Aim of the exercise :: Copy the lines of the listing below word for word, from the very first line through the line that contains "To the nearest", including that line.

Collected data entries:
+---+
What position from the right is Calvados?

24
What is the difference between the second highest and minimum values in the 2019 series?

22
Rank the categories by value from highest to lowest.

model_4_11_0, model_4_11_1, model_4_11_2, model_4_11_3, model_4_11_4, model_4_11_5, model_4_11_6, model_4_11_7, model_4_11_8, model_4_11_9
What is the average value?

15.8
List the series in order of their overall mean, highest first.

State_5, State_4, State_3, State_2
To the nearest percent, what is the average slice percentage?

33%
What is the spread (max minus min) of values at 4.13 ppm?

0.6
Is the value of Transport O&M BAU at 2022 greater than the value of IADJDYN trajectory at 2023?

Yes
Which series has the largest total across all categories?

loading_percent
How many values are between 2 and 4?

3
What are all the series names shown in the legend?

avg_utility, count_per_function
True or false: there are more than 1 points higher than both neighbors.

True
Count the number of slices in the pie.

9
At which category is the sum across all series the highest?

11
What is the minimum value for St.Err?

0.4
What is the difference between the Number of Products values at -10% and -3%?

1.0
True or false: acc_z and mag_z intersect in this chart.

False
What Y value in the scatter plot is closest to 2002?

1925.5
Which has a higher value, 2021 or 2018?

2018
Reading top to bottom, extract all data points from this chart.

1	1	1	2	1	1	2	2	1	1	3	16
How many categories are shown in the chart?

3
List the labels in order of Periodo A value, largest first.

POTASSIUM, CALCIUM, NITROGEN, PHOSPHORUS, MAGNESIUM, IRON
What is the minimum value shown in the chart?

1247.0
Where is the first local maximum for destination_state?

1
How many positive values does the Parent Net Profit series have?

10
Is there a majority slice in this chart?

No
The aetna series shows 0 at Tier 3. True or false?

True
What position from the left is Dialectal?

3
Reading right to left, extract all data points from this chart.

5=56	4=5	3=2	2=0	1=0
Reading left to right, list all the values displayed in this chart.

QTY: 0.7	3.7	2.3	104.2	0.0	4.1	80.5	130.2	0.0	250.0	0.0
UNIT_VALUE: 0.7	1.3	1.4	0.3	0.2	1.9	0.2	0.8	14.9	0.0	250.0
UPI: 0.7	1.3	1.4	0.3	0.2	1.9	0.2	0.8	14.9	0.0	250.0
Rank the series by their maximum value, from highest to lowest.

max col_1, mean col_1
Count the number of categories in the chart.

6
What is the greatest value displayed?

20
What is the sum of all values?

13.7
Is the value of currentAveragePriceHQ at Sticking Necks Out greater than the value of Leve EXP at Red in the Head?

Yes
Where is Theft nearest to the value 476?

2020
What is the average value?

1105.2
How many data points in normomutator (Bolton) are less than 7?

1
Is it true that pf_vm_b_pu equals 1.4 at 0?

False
+---+
The completed task ::
What position from the right is Calvados?

24
What is the difference between the second highest and minimum values in the 2019 series?

22
Rank the categories by value from highest to lowest.

model_4_11_0, model_4_11_1, model_4_11_2, model_4_11_3, model_4_11_4, model_4_11_5, model_4_11_6, model_4_11_7, model_4_11_8, model_4_11_9
What is the average value?

15.8
List the series in order of their overall mean, highest first.

State_5, State_4, State_3, State_2
To the nearest percent, what is the average slice percentage?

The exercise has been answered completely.